O Globo
O momento atual parece excelente para
também no Brasil o jornalismo profissional se repensar de ponta-cabeça
Na semana passada apoiadores do diário
britânico The Guardian encontraram um comunicado incomum em suas caixas postais
eletrônicas. Assinado pela editora-chefe Katharine Viner, o anúncio informava o
resultado de uma investigação de dois anos encomendada a um plantel de
eminentes acadêmicos do país. No relatório final, intitulado “Legado e
escravização”, o grupo independente concluíra que, sim, o Manchester Guardian
(nome original do jornal até 1951) dependera de trabalho escravo em seu
nascedouro.
Para o jornal bicentenário, zeloso de sua
independência editorial e financeira, foi uma questão de coerência moral ir até
o fundo de suas raízes.
Como se sabe, o Guardian não é um matutino qualquer. Ocupa lugar bastante solitário entre as grandes mídias tradicionais de países democráticos. É regido há quase nove décadas por um truste sem fim lucrativo, criado em testamento pelo visionário C.P. Scott, seu mais longevo proprietário e editor. Cabe ao Scott Trust, formado por um conselho de oito integrantes (jornalistas, executivos e representantes externos), financiar o jornal — basicamente por meio dos dividendos gerados por seus investimentos. A ideia central do arranjo está em proteger o jornal de interferências políticas e comerciais. Apesar de sofrer prejuízos marcantes, como boa parte da mídia no mundo todo, o Guardian procura honrar esse compromisso. Isso envolve não só cobrir o presente e olhar para o futuro, como fuçar o próprio passado.

* * * * * * *

Atividade: Reproduza a parte do texto sobre o The Guardian que vai de "Como se sabe, o" até "o próprio passado.", incluindo esses dois pontos.

* * * * * * *

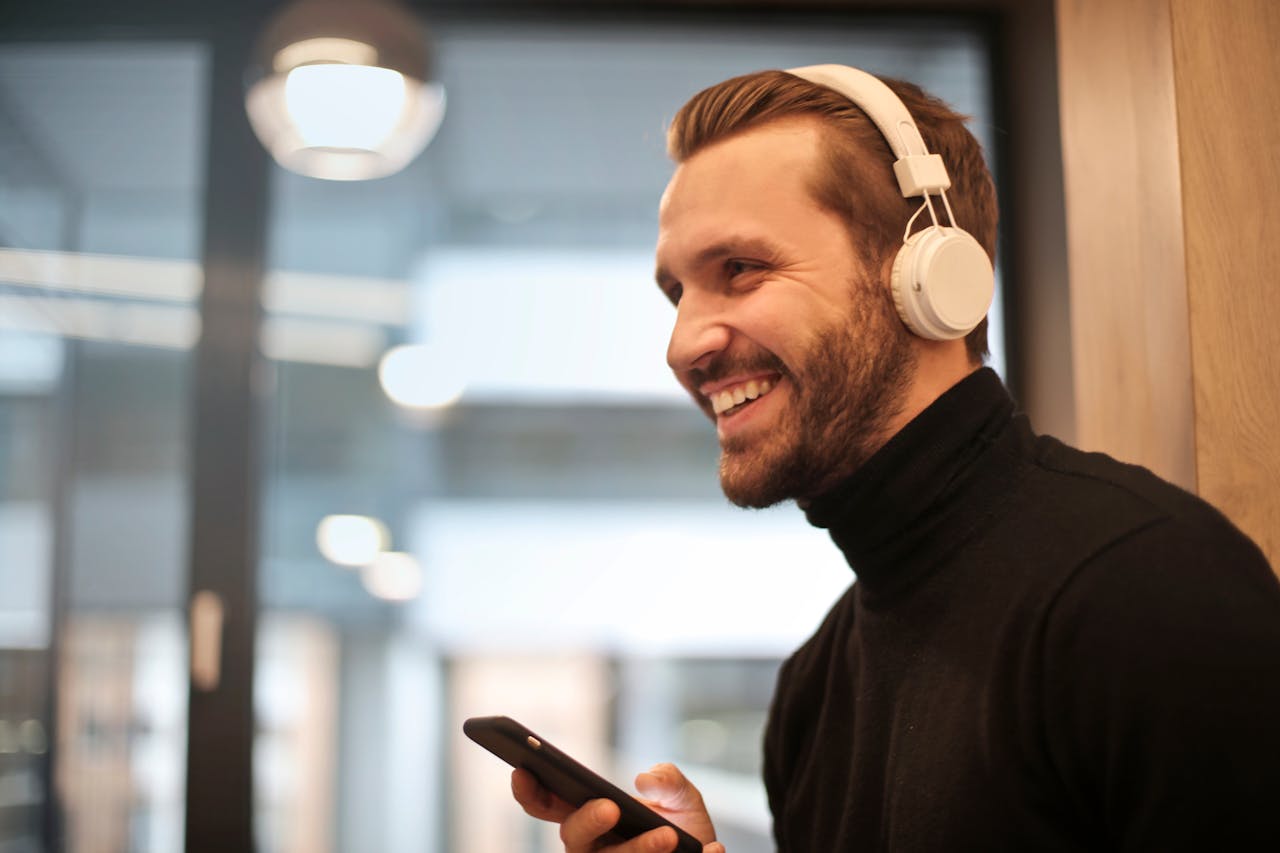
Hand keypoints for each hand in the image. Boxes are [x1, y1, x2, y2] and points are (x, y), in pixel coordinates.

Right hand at [511, 762, 724, 852]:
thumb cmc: (685, 831)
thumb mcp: (683, 798)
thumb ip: (669, 779)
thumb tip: (645, 780)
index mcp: (592, 818)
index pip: (550, 806)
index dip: (531, 792)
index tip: (522, 771)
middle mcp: (595, 850)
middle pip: (573, 839)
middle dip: (587, 821)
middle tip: (610, 807)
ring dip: (638, 851)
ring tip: (669, 837)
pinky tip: (712, 851)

* * * * * * *

Resposta final:
Como se sabe, o Guardian não é um matutino qualquer. Ocupa lugar bastante solitário entre as grandes mídias tradicionais de países democráticos. É regido há quase nove décadas por um truste sem fim lucrativo, criado em testamento pelo visionário C.P. Scott, seu mais longevo proprietário e editor. Cabe ao Scott Trust, formado por um conselho de oito integrantes (jornalistas, executivos e representantes externos), financiar o jornal — basicamente por meio dos dividendos gerados por seus investimentos. A ideia central do arranjo está em proteger o jornal de interferências políticas e comerciais. Apesar de sofrer prejuízos marcantes, como boa parte da mídia no mundo todo, o Guardian procura honrar esse compromisso. Isso envolve não só cobrir o presente e olhar para o futuro, como fuçar o próprio passado.